Retype the entire Supernatural episode review word for word.

■ **Passage shown**:
========================================================================
Supernatural “Good Intentions” was written by Meredith Glynn and was directed by PJ Pesce. The episode does a little more fan service in cleaning up some loose threads from previous seasons, which leads me to wonder if the show isn’t preparing for this to be the last or at least next-to-last season. In this episode, we see the return of fan favorite Jim Beaver and say good bye to Donatello – the mutant-ninja Prophet…

The episode begins with Zachariah (Chad Rook) mind-gaming Jack (Alexander Calvert) into thinking that he’s home with Dean (Jensen Ackles) and Sam (Jared Padalecki). It’s at least a happy dream until a fire apparently starts in the bunker and Dean and Sam are screaming for Jack to “open the door” and save them. It’s a nice echo of the Zachariah from this universe, who sent Dean and Sam into a dream reality in which they didn’t know each other – and were interesting twists of themselves in “It’s a Terrible Life.”

Michael (Christian Keyes) doesn’t think much of Jack – the half breed – but Zachariah assures him that Jack has enough power to open a rift large enough to march and army through. Michael is impatient for Zachariah to find a way to make Jack use his power. He decides on a different tactic…

Meanwhile, at the bunker, Donatello (Keith Szarabajka) is starting to melt down – and is keeping notes… and secret notes. Cas (Misha Collins) brings Donatello breakfast and immediately senses that something isn’t right. Donatello does confide that the demon tablet has a power he’s never sensed before, but happily assures Cas that he’s making progress.

In the kitchen, we get a little much needed humor as Dean chews through an entire plate of bacon – “If bacon’s what kills me, then I win!” Who can eat that much bacon and still stay thin! Only the magical Dean Winchester!!! Cas is concerned that they need to be out looking for Lucifer (Mark Pellegrino) because they’ll need arch-angel grace for the spell. Dean is still focused on the plan after getting the hunter network alerted to look for Lucifer. It might take time, but they’ll open the gate, stealth in, and save Mary (Samantha Smith) and Jack.
========================================================================
Collected data entries:
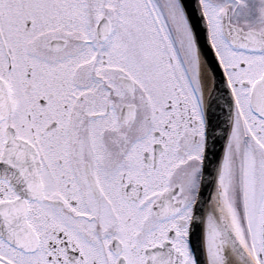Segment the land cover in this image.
Listing matches in <instances>:
<instances>
[{"label": "snow or ice", "instance_id": "snow-or-ice-1", "mask_svg": "<svg viewBox=\"0 0 264 264\" xmlns=\"http://www.w3.org/2000/svg\"><path fill=\"white\" fill-rule=\"evenodd\" d=\"M0 264H264V0H0Z\"/></svg>", "mask_w": 264, "mask_h": 264}]
</instances>
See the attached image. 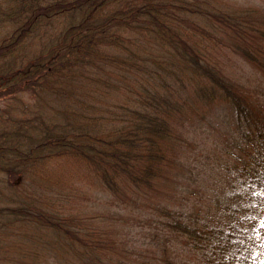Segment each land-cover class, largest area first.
========================================================================
■ **Answer**:
Supernatural “Good Intentions” was written by Meredith Glynn and was directed by PJ Pesce. The episode does a little more fan service in cleaning up some loose threads from previous seasons, which leads me to wonder if the show isn’t preparing for this to be the last or at least next-to-last season. In this episode, we see the return of fan favorite Jim Beaver and say good bye to Donatello – the mutant-ninja Prophet…

The episode begins with Zachariah (Chad Rook) mind-gaming Jack (Alexander Calvert) into thinking that he’s home with Dean (Jensen Ackles) and Sam (Jared Padalecki). It’s at least a happy dream until a fire apparently starts in the bunker and Dean and Sam are screaming for Jack to “open the door” and save them. It’s a nice echo of the Zachariah from this universe, who sent Dean and Sam into a dream reality in which they didn’t know each other – and were interesting twists of themselves in “It’s a Terrible Life.”

Michael (Christian Keyes) doesn’t think much of Jack – the half breed – but Zachariah assures him that Jack has enough power to open a rift large enough to march and army through. Michael is impatient for Zachariah to find a way to make Jack use his power. He decides on a different tactic…

Meanwhile, at the bunker, Donatello (Keith Szarabajka) is starting to melt down – and is keeping notes… and secret notes. Cas (Misha Collins) brings Donatello breakfast and immediately senses that something isn’t right. Donatello does confide that the demon tablet has a power he’s never sensed before, but happily assures Cas that he’s making progress.

In the kitchen, we get a little much needed humor as Dean chews through an entire plate of bacon – “If bacon’s what kills me, then I win!” Who can eat that much bacon and still stay thin! Only the magical Dean Winchester!!! Cas is concerned that they need to be out looking for Lucifer (Mark Pellegrino) because they’ll need arch-angel grace for the spell. Dean is still focused on the plan after getting the hunter network alerted to look for Lucifer. It might take time, but they’ll open the gate, stealth in, and save Mary (Samantha Smith) and Jack.